Directive: Please copy the lines below word for word, leaving out the pictures.

Data in this exercise:
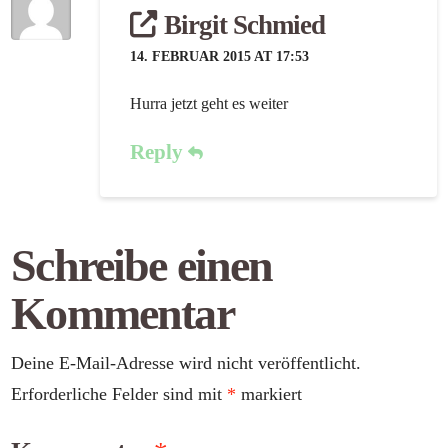
Birgit Schmied
14. FEBRUAR 2015 AT 17:53
Hurra jetzt geht es weiter
Reply
Schreibe einen
Kommentar
Deine E-Mail-Adresse wird nicht veröffentlicht.
Erforderliche Felder sind mit
*
markiert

Task answer:
Birgit Schmied
14. FEBRUAR 2015 AT 17:53
Hurra jetzt geht es weiter
Reply
Schreibe einen
Kommentar
Deine E-Mail-Adresse wird nicht veröffentlicht.
Erforderliche Felder sind mit
*
markiert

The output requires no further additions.